John Lonks, an associate professor of medicine and medical science, was named the 2017 Charles C.J. Carpenter, M.D., Outstanding Physician of the Year at the Miriam Hospital in July. An infectious disease specialist, Lonks was nominated for the award by David Marcoux, an internist affiliated with Miriam Hospital, who said, “Dr. Lonks has steadfastly done his work as an infectious disease specialist to the great benefit of patients and the physicians who have requested his consultations. He has worked tirelessly and ably on behalf of patients, physicians and the Miriam… I think it’s time that his selfless efforts, his great care of patients and respect for all the members of the Miriam community is recognized.”

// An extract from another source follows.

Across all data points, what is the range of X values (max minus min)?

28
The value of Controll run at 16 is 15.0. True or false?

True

Amanda Lynch, director of the Institute at Brown for Environment and Society and a professor of environment and society and earth, environmental and planetary sciences, was appointed to the management team of the Commission for Atmospheric Sciences (CAS) at the World Meteorological Organization (WMO) during its October summit in Geneva. The WMO is a specialized agency of the United Nations, dedicated to international cooperation and coordination on the state and behavior of the earth’s atmosphere, its interaction with the land and oceans, the weather and climate it produces, and the resulting distribution of water resources. As a member of the CAS management team, Lynch will work to support research in atmospheric science in order to reduce and mitigate disasters related to natural hazards, protect the environment and enhance understanding and response to environmental change.

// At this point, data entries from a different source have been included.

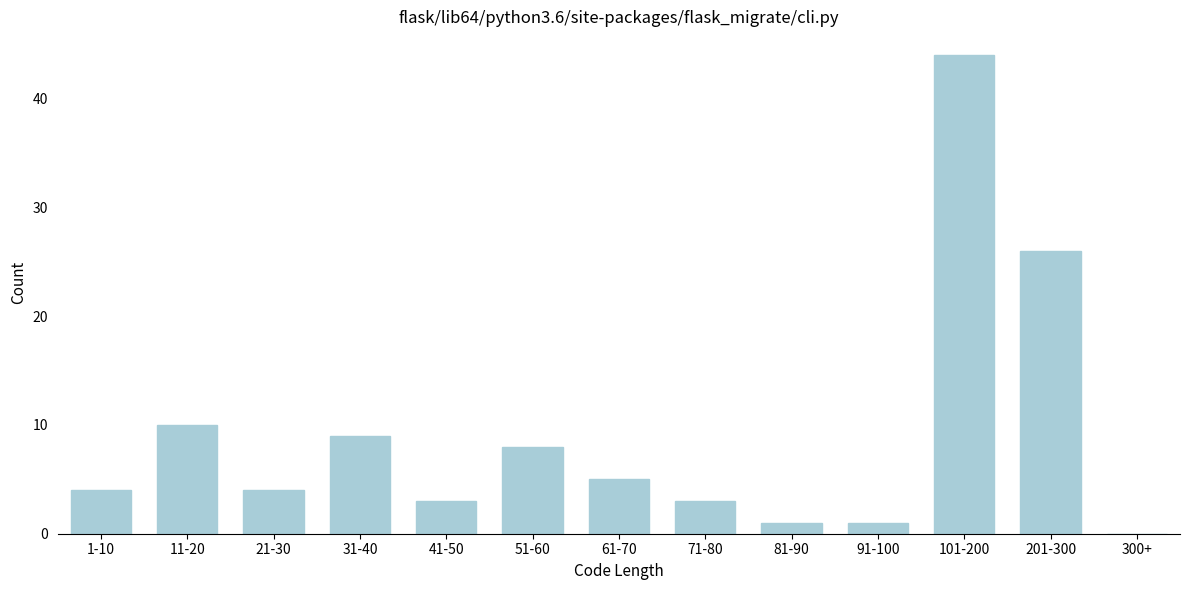

Reading right to left, transcribe all the data shown in this chart.

300+=0	201-300=26	101-200=44	91-100=1	81-90=1	71-80=3	61-70=5	51-60=8	41-50=3	31-40=9	21-30=4	11-20=10	1-10=4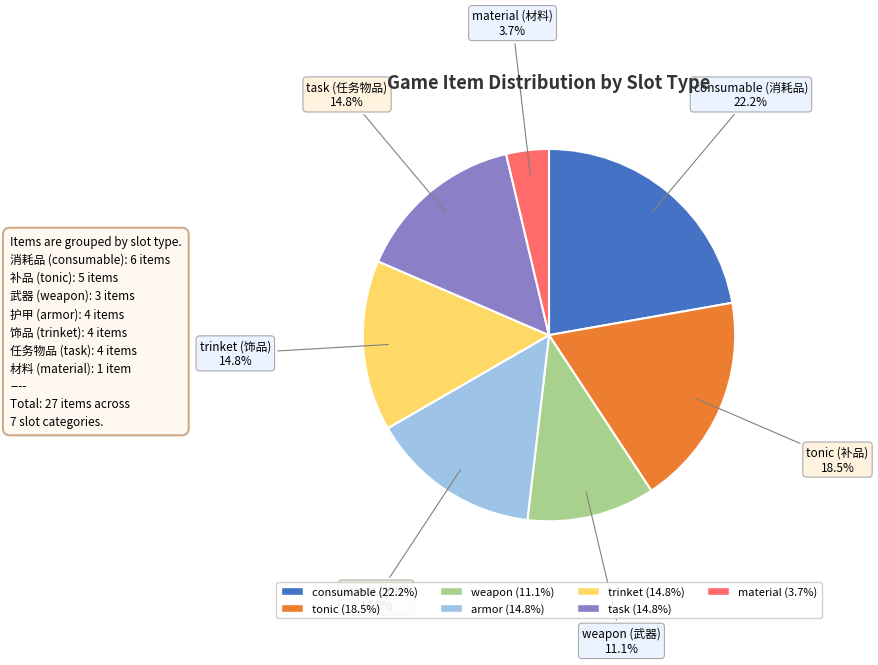

Count the number of slices in the pie.

7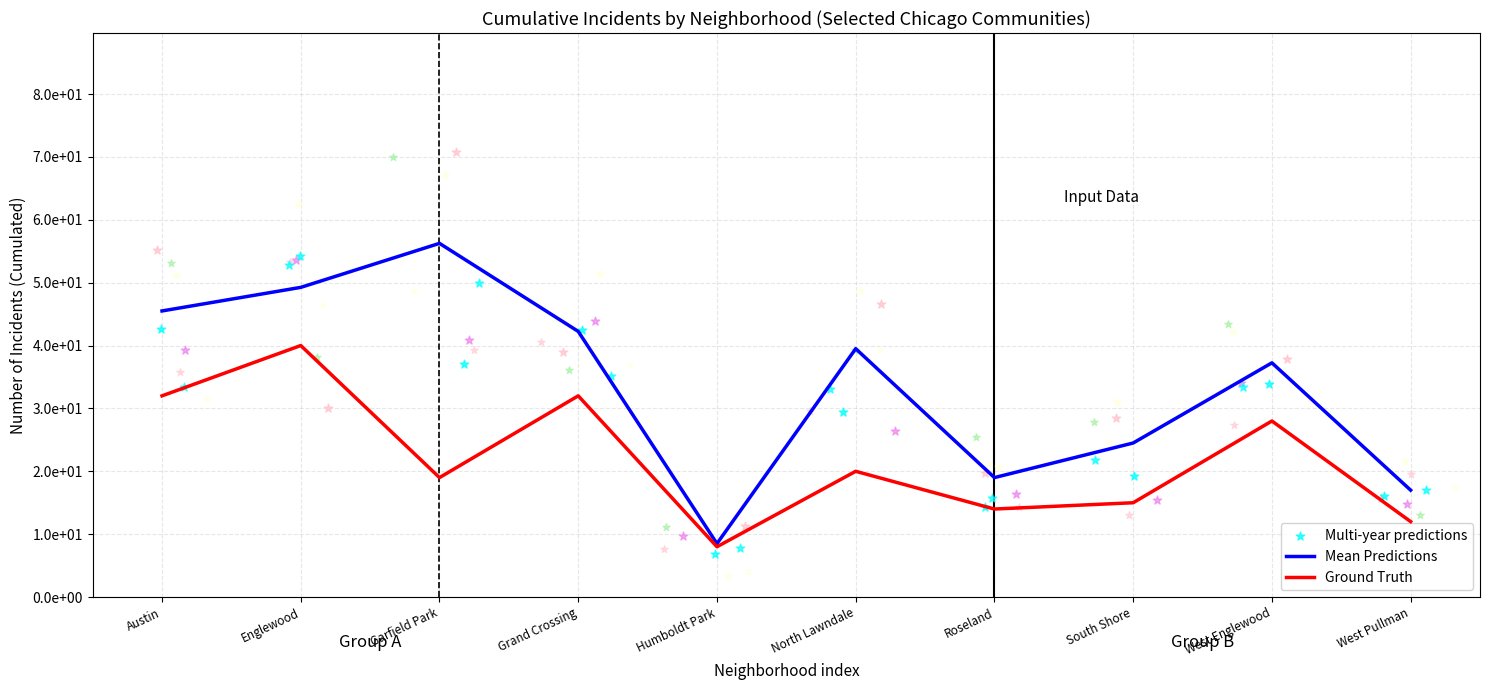

At which category is the sum across all series the highest?

Englewood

In July, Josiah Rich, an infectious disease specialist at the Miriam Hospital and a Brown professor of medicine and epidemiology, won the 2017 Charles “Bud” Kahn, M.D., Lifetime Leadership Award. Rich is the director and cofounder of the hospital’s Center for Prisoner Health and Human Rights as well as a leader in efforts to combat opioid abuse. Joseph Garland, one of the doctors who nominated him for the award, noted Rich’s work providing care to prisoners at the Rhode Island Department of Corrections, saying he “has become a national leader in inmate health. It was his advocacy work that led to the decriminalization of syringes, which has led to a remarkable and sustained decline in HIV infections among injection drug users.”

Department of Theatre Arts and Performance Studies lecturer Sydney Skybetter was named one of the “Most Influential People in Dance Today” by Dance Magazine in June. “Known as dance’s tech guru, Sydney Skybetter has changed the way we think about dance at least three or four times,” arts writer Nancy Wozny wrote in the magazine. Skybetter is also a public humanities fellow at Brown and the founder of the Conference for Research on Choreographic Interfaces as well as a choreographer. Some of his research explores how technologies like motion-detecting game systems, networked surveillance cameras, robots capable of affective computing, and virtual reality platforms choreograph human bodies and parse human intentions through algorithmic analysis of gesture, physical features and speech. 

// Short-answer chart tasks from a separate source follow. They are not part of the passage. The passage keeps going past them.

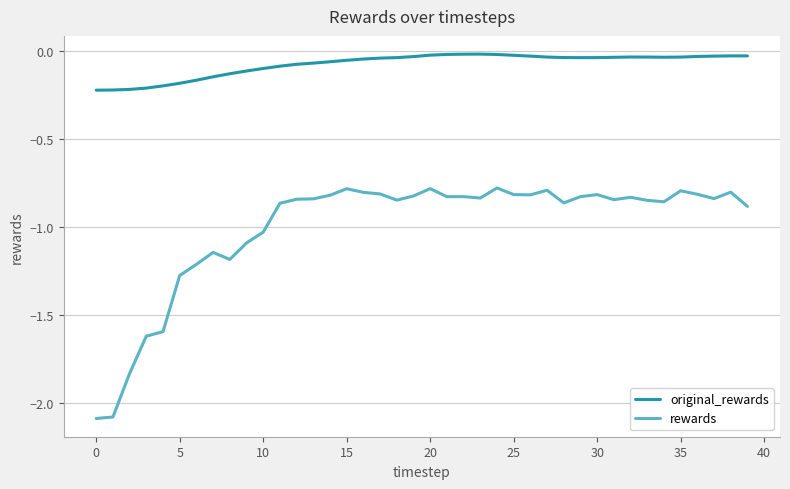

True or false: original_rewards and rewards intersect in this chart.

False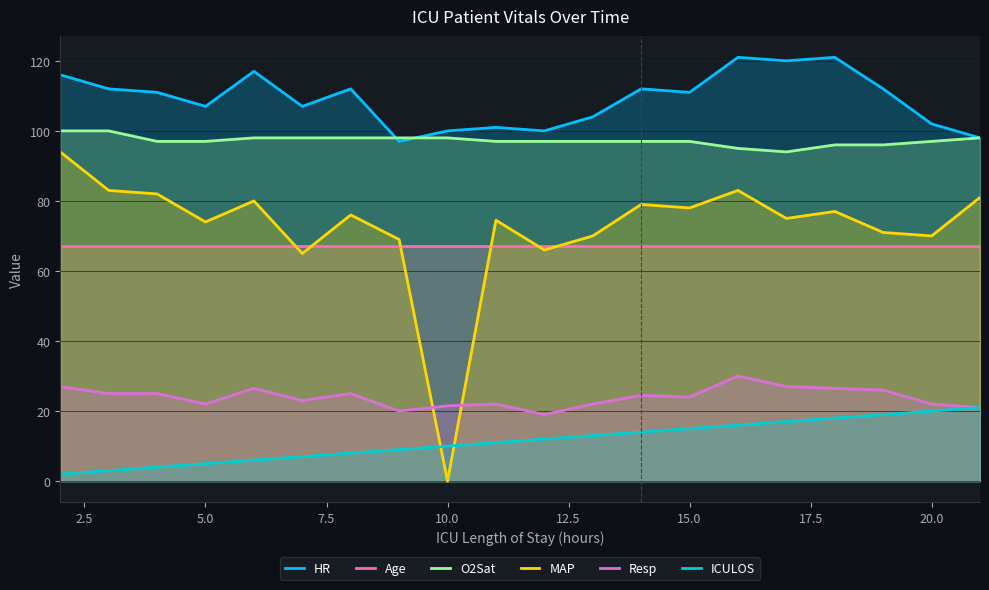

How many interior local valleys does the Resp series have?

5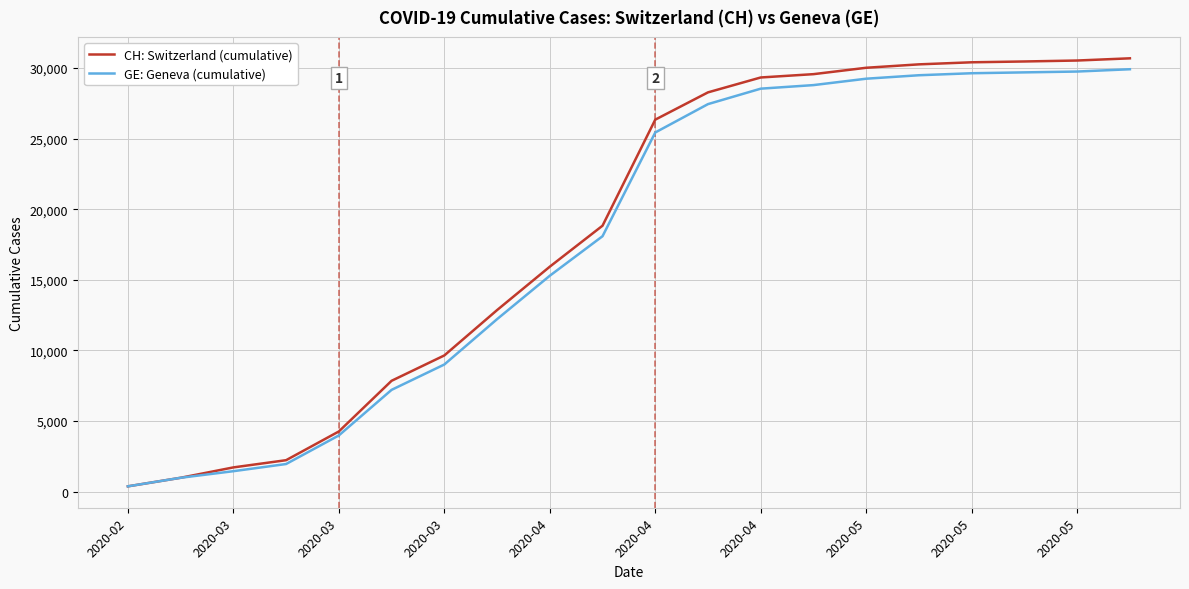

Which series has the largest range (max minus min)?

CH: Switzerland (cumulative)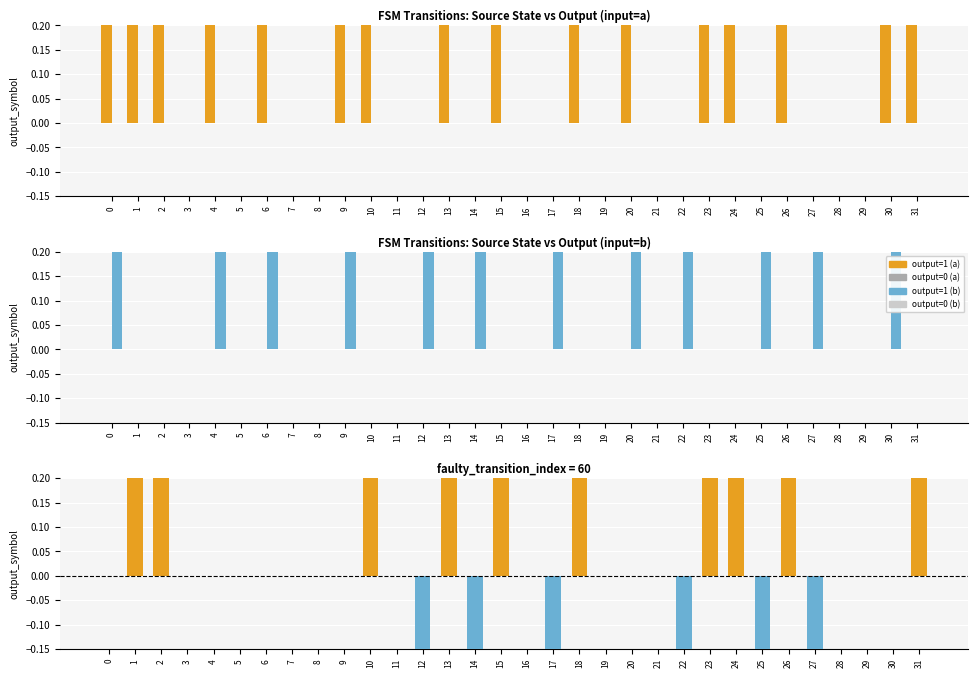

What is the difference between the maximum and minimum values in the input=b series?

1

H. Curtis Spalding, a professor of the practice of environment and society at the Institute at Brown for Environment and Society, was honored with a Lifetime Achievement Award from the Rockefeller College of Public Affairs and Policy at the University at Albany in Oct. 20. Spalding, who was the U.S. Environmental Protection Agency administrator for the New England region and executive director of Save the Bay, was among six distinguished individuals honored for their outstanding contributions in the areas of political science, public administration, leadership and continuing professional development. 

Jeff Titon, a professor emeritus of music, was awarded the Outstanding Achievement Award by the University of Minnesota, his graduate school alma mater, in October. The award is conferred on graduates or former students of the university who have attained unusual distinction in their chosen fields and who have demonstrated outstanding achievement and leadership. Titon, who directed the doctoral program in ethnomusicology at Brown from 1986 until his retirement in 2013, has published eight books; served as the editor of Ethnomusicology, the Journal of the Society for Ethnomusicology; and received numerous grants and awards. In addition to his work on ethnomusicology, he researches ecomusicology and is a musician.